[RECORD EXTRACTS]

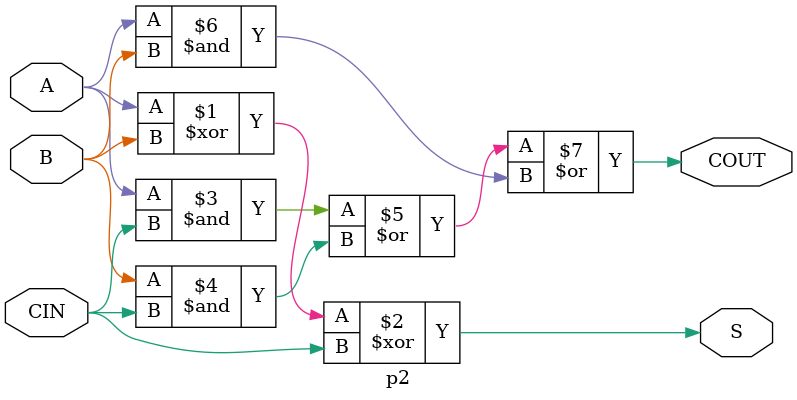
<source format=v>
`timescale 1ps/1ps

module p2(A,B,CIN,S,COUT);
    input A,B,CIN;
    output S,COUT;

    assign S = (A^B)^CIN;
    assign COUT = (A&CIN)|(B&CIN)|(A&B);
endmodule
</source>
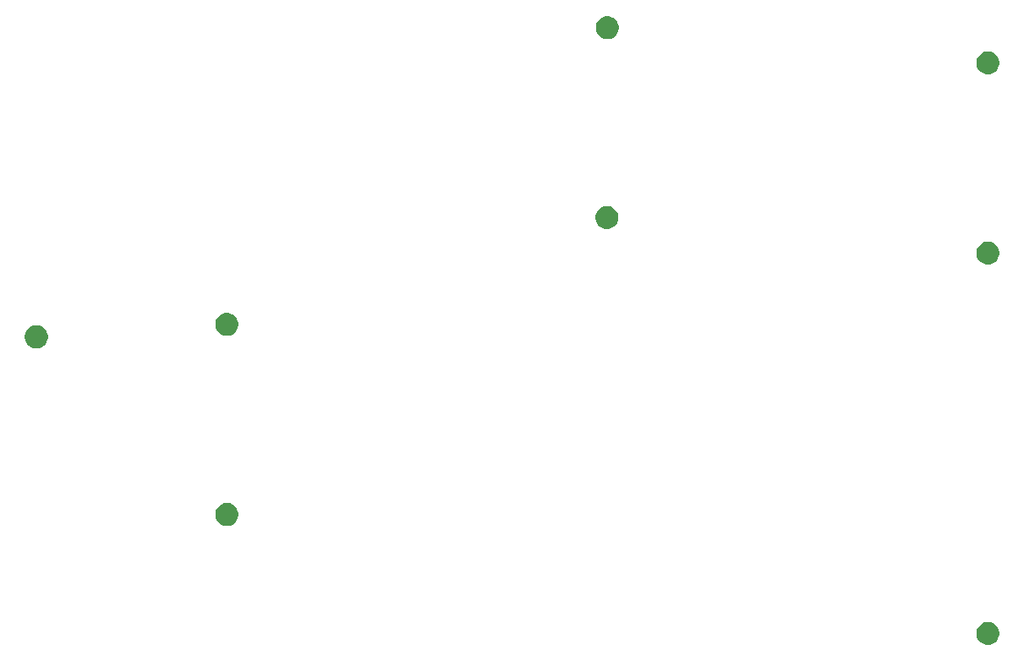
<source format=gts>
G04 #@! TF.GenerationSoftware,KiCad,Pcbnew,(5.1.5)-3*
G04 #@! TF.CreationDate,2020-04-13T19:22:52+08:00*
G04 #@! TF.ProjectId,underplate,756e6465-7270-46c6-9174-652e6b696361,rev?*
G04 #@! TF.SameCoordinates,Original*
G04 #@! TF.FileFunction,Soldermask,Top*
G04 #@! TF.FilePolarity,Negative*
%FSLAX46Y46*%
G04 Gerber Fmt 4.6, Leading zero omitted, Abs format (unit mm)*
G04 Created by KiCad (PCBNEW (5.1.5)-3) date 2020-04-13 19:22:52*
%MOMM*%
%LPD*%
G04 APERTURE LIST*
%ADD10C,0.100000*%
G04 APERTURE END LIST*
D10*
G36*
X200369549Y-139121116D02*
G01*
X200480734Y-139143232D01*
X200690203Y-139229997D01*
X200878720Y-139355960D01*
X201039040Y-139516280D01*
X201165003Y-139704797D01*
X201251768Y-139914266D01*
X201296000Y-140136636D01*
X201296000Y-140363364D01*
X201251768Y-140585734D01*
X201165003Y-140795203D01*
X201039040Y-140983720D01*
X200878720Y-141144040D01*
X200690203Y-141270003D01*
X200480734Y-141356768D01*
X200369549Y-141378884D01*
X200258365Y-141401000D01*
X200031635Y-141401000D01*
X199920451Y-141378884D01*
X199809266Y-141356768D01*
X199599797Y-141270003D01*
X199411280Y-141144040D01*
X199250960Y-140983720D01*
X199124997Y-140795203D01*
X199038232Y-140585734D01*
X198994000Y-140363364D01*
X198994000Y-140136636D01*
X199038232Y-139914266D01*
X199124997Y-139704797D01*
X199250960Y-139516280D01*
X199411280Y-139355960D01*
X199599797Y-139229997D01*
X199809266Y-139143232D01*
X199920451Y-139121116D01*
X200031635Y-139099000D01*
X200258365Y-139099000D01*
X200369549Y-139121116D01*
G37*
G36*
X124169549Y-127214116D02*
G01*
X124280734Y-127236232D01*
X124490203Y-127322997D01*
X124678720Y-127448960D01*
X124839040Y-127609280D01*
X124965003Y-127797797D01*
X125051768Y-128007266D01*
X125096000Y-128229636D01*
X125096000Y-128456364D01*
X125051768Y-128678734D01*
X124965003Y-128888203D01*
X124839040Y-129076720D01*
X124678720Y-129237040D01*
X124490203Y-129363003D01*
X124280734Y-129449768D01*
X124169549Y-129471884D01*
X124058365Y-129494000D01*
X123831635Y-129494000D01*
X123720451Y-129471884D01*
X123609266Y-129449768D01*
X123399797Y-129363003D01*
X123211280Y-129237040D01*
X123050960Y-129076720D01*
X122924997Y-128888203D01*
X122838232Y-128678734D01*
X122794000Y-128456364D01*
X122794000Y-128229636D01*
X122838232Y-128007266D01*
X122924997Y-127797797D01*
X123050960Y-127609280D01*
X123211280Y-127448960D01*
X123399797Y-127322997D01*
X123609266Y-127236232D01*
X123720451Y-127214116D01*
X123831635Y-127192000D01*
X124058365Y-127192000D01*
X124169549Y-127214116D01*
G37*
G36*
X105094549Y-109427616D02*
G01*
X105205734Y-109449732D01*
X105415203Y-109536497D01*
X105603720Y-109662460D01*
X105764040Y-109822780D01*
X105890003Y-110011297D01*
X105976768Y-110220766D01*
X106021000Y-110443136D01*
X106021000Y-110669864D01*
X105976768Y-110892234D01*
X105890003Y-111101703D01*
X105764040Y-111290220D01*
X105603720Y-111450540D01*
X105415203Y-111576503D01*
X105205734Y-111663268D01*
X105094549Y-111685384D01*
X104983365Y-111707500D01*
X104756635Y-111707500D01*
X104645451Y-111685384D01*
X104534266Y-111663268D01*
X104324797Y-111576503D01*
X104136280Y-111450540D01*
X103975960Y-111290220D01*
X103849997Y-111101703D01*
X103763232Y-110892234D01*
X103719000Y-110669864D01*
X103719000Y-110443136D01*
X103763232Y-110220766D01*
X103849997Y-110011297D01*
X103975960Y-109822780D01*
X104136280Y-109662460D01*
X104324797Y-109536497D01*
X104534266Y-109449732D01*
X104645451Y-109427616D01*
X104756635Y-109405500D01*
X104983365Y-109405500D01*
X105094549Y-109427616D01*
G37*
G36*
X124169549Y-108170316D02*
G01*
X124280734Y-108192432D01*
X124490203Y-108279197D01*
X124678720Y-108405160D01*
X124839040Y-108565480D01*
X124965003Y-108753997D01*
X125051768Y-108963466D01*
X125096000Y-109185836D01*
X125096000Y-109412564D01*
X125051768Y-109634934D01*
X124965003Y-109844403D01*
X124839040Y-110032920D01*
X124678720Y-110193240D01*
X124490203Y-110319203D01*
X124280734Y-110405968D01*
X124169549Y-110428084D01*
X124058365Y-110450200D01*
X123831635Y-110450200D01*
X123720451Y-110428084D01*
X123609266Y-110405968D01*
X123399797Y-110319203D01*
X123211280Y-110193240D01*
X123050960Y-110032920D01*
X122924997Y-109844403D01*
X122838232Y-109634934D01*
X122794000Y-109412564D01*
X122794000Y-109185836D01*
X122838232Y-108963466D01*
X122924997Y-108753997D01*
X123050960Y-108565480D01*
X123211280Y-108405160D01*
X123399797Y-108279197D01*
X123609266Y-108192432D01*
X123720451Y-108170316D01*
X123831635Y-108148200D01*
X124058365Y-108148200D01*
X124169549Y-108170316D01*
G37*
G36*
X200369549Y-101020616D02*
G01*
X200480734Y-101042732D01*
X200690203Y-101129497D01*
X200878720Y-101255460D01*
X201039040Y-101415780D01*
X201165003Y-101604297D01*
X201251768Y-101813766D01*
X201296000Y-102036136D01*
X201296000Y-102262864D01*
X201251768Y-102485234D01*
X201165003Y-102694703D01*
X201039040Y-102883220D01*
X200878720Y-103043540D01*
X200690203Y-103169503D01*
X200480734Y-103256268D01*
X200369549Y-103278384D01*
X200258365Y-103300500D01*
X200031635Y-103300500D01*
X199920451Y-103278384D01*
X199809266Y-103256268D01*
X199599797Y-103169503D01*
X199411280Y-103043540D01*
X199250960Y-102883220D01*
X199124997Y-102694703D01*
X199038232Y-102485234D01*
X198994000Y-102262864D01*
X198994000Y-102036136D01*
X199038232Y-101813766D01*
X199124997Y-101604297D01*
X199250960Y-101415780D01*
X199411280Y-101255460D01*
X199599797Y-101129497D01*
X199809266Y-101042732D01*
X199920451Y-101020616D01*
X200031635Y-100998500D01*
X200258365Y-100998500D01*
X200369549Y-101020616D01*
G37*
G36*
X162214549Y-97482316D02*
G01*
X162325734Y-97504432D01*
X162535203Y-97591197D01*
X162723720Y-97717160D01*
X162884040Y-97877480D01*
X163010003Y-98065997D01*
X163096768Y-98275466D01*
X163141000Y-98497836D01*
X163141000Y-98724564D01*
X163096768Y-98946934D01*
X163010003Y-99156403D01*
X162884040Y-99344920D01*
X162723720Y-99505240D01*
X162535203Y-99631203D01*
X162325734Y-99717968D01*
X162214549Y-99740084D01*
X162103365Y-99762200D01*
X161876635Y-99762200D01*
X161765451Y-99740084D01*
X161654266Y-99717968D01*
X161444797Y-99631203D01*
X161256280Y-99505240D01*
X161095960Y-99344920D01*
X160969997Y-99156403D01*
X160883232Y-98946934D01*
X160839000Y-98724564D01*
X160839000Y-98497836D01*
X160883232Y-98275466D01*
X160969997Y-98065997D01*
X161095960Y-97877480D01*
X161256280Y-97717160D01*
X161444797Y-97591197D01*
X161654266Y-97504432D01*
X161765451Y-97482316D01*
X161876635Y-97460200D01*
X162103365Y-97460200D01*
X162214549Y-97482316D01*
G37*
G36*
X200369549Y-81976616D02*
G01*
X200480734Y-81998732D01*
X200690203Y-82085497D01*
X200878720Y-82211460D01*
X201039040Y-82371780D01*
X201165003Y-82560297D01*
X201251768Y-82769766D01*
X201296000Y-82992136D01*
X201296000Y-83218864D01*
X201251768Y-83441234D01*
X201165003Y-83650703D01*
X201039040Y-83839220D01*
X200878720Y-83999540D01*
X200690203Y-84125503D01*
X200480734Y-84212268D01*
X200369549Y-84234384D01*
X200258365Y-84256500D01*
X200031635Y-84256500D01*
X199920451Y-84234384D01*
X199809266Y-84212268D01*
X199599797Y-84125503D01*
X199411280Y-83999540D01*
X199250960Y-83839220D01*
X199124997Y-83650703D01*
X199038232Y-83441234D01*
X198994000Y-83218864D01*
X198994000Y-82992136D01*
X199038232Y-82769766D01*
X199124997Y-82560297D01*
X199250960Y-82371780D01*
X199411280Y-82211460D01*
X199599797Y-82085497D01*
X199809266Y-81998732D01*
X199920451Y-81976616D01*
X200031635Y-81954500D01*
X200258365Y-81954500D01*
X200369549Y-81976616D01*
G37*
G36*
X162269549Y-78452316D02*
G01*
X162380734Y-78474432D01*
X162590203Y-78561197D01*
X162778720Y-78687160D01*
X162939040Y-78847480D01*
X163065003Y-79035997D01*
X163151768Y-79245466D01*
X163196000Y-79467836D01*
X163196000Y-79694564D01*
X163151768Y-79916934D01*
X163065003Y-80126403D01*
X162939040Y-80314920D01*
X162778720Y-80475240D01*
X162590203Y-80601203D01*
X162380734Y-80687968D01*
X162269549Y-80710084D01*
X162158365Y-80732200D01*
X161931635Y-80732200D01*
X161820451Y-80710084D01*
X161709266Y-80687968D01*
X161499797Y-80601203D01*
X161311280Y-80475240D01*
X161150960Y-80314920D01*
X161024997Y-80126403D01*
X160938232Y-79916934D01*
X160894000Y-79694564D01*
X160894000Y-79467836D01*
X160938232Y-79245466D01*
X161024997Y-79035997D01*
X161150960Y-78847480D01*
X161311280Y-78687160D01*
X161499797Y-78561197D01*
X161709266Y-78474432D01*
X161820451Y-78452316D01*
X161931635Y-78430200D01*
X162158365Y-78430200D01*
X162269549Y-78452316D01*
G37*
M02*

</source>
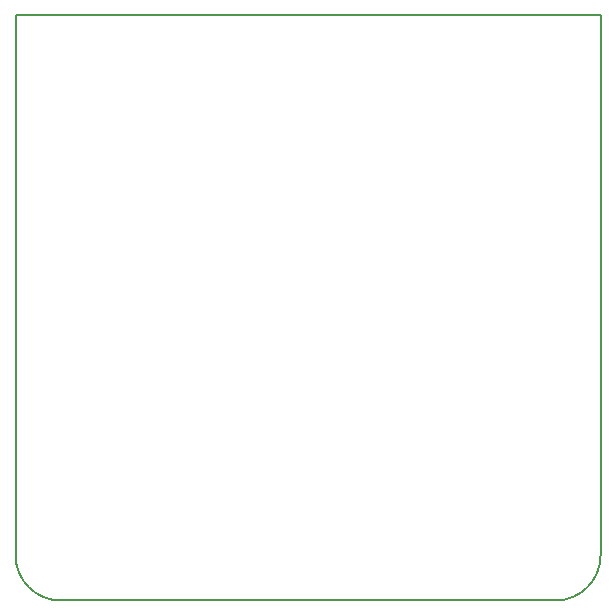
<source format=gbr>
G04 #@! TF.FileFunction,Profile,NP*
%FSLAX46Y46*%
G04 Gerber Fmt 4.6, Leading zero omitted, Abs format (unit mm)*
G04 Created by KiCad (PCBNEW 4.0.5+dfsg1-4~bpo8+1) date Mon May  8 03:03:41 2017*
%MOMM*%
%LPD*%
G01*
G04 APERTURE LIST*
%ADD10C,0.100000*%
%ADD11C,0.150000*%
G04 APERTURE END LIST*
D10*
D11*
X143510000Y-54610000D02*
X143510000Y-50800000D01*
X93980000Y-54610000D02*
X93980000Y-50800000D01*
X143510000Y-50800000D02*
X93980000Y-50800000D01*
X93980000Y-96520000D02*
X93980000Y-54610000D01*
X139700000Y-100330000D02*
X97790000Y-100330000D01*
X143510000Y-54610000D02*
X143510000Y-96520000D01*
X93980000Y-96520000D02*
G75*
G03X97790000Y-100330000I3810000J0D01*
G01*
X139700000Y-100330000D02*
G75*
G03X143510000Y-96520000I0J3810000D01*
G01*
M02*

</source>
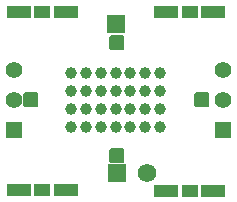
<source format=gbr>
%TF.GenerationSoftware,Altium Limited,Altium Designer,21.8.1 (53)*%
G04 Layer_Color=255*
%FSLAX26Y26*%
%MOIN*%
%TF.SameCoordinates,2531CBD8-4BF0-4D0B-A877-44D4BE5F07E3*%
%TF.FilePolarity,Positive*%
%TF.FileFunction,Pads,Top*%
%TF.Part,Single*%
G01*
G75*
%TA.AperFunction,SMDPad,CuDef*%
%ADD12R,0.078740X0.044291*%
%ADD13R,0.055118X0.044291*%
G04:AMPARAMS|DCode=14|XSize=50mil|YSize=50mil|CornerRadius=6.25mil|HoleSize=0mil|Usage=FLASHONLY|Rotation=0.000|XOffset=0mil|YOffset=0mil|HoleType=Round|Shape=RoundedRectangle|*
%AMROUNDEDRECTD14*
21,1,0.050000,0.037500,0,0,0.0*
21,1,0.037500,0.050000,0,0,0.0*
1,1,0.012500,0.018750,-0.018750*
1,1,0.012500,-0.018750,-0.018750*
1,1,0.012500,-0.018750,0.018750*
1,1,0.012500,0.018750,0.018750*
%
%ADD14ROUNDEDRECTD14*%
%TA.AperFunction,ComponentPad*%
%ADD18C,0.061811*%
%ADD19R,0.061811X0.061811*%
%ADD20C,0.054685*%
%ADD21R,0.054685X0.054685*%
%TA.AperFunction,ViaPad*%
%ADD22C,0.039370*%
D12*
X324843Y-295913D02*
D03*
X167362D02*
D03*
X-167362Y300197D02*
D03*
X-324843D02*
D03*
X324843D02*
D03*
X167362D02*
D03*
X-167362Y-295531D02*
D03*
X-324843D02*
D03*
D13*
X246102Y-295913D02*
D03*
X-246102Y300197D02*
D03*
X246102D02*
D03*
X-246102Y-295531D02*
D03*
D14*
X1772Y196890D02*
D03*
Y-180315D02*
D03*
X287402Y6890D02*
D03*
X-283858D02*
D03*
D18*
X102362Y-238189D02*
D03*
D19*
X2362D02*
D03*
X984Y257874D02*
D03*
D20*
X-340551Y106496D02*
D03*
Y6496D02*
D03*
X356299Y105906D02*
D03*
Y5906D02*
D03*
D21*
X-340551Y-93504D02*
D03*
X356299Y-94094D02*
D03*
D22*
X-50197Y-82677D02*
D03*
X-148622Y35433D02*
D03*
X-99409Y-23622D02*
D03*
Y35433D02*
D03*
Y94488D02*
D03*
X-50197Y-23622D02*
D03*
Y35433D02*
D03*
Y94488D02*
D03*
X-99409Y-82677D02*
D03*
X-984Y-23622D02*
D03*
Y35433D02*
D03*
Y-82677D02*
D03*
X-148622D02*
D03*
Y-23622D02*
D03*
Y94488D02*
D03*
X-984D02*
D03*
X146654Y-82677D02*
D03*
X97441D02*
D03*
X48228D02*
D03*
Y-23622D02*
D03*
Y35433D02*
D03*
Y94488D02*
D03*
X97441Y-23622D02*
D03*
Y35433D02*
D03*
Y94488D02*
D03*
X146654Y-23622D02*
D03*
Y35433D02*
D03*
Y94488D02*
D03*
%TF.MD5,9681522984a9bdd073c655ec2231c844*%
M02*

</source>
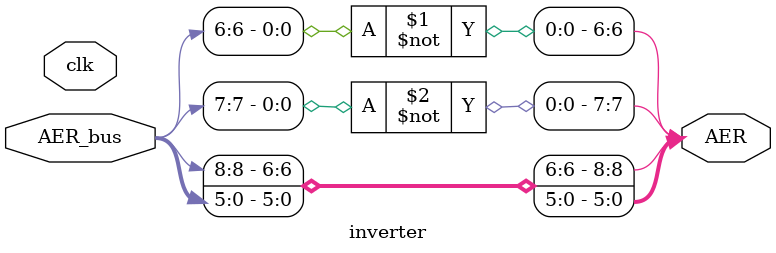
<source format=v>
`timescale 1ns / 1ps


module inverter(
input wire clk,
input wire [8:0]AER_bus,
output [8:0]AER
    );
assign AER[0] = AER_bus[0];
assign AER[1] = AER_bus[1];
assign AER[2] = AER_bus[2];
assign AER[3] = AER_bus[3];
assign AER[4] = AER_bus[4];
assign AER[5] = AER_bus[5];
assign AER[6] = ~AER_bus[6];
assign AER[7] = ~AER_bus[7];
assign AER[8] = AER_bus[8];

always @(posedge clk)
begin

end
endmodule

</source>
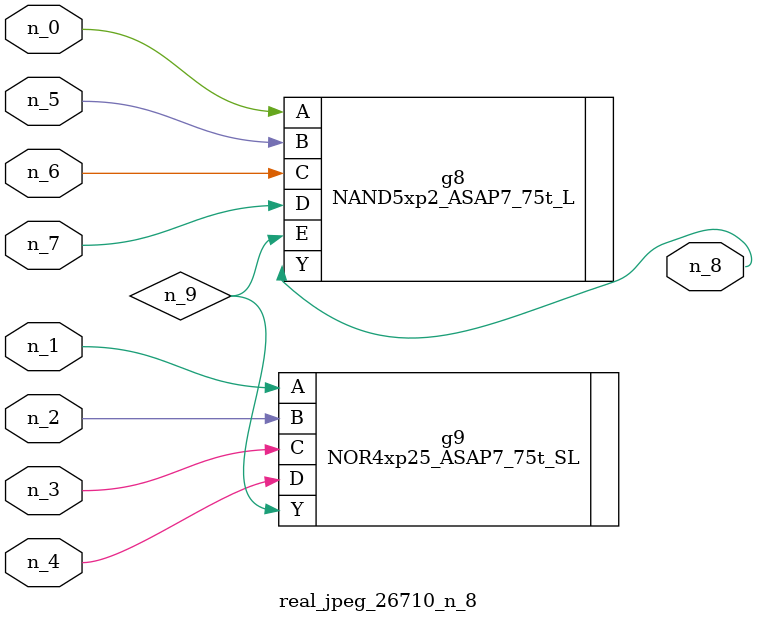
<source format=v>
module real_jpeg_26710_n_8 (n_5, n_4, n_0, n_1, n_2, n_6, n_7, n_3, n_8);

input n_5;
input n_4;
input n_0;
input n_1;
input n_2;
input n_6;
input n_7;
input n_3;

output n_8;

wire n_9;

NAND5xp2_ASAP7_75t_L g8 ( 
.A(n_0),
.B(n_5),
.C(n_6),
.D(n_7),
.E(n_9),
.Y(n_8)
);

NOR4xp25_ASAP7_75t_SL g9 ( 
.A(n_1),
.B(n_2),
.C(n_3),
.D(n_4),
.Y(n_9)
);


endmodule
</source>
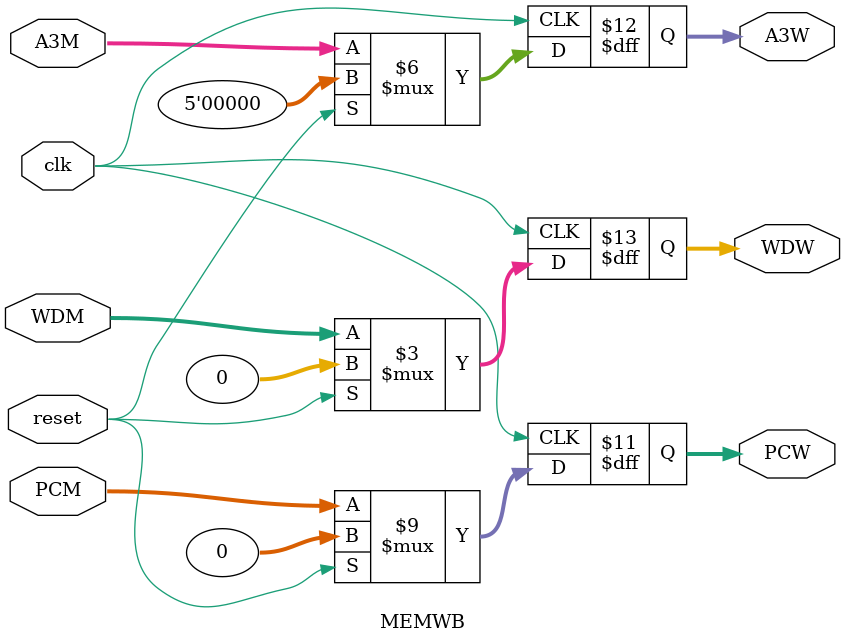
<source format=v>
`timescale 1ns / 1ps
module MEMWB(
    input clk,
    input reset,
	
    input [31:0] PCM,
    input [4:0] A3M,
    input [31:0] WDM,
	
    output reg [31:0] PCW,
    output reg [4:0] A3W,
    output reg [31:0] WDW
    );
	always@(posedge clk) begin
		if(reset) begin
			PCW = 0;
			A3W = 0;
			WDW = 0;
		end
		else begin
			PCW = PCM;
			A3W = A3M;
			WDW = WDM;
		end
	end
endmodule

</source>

[/RECORD EXTRACTS]

### EXERCISE REQUIREMENTS
Only the lines above starting at the one containing "X199250960Y-101415780D01*" and ending at the one containing "X162214549Y-99740084D01*", both included, are to be returned, exactly as they read.

### YOUR SOLUTION
X199250960Y-101415780D01*
X199411280Y-101255460D01*
X199599797Y-101129497D01*
X199809266Y-101042732D01*
X199920451Y-101020616D01*
X200031635Y-100998500D01*
X200258365Y-100998500D01*
X200369549Y-101020616D01*
G37*
G36*
X162214549Y-97482316D02*
G01*
X162325734Y-97504432D01*
X162535203Y-97591197D01*
X162723720Y-97717160D01*
X162884040Y-97877480D01*
X163010003Y-98065997D01*
X163096768Y-98275466D01*
X163141000Y-98497836D01*
X163141000Y-98724564D01*
X163096768Y-98946934D01*
X163010003Y-99156403D01*
X162884040Y-99344920D01*
X162723720Y-99505240D01*
X162535203Y-99631203D01*
X162325734Y-99717968D01*
X162214549Y-99740084D01*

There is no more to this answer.